Aujourd’hui la GSS représente environ un tiers de nos ventes, devant les librairies de premier niveau. Notre objectif est de renforcer notre présence dans le second niveau, de montrer aux libraires indépendants qu’ils peuvent associer une partie de notre catalogue à ce que leurs lecteurs attendent. En octobre, nous publions par exemple Le royaume de Savannah de George Dawes Green, roman américain que l’on pourrait trouver chez les meilleurs éditeurs de littérature étrangère contemporaine.
« L’émergence de phénomènes de librairie comme le polar très grand public a aussi la vertu d’amener de nouveaux lecteurs en librairie »
Le marché du livre a reculé en 2024, à l’exception notable de la littérature…

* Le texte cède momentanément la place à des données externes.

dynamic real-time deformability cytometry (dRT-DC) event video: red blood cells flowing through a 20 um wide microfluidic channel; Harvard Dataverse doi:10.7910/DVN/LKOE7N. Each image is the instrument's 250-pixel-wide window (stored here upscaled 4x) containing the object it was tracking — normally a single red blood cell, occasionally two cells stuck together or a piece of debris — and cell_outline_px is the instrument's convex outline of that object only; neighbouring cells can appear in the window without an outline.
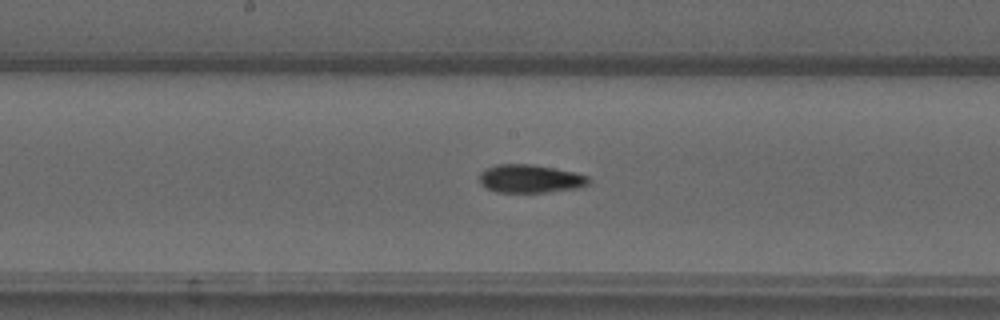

Il reste néanmoins en évolution positive par rapport à 2019, dernière année de référence avant la crise du Covid. L’émergence de phénomènes de librairie comme le polar très grand public avec La femme de ménage a aussi la vertu d’amener de nouveaux lecteurs en librairie. Je reste persuadée que dans le public de ces auteurs « phénomène » se trouvent des lecteurs qui n’auraient pas acheté d’autres livres mais qu’on peut en revanche aller chercher avec de nouveaux titres.
Quels seront vos temps forts du second semestre ?

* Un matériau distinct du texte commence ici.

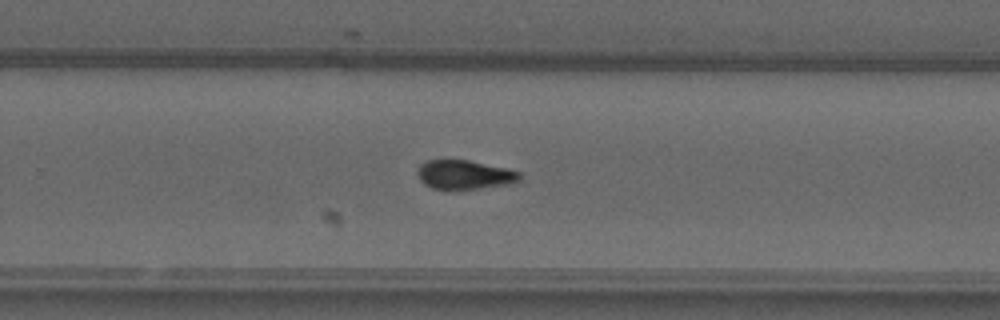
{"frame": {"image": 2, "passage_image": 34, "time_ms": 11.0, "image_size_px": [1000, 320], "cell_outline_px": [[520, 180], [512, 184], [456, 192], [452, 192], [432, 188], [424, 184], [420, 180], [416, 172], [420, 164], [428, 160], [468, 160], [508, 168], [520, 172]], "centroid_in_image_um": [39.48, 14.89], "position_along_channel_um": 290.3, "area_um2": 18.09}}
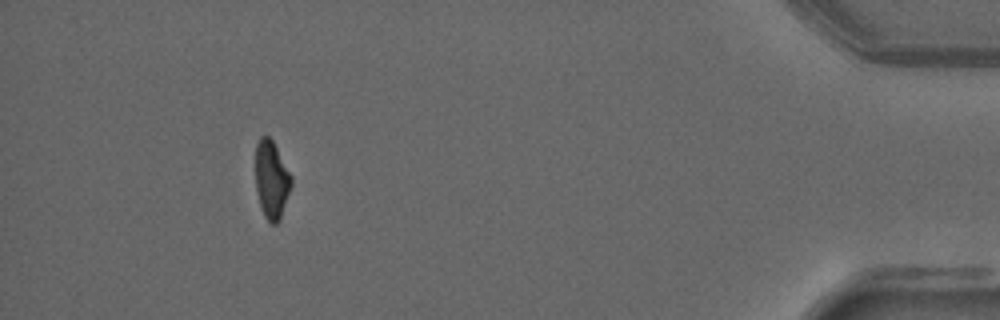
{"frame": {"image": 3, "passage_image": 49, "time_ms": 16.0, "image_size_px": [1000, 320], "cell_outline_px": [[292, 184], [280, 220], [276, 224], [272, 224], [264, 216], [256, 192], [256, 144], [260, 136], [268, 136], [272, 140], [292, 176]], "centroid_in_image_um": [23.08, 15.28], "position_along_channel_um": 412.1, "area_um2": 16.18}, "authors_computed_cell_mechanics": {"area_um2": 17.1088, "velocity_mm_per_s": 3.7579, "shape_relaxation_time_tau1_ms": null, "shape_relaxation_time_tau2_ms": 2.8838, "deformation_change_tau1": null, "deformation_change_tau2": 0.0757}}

Nous publions la biographie d’Orson Welles, par Anca Visdei, lauréate du Goncourt de la biographie cette année, mais aussi celle des Inconnus ! En fiction populaire, nous croyons beaucoup au roman de Mitch Albom Le Petit menteur, qui a pour sujet la déportation des juifs de Thessalonique ; enfin, une nouvelle salve de textes inattendus viendra compléter notre collection « Le Domaine ».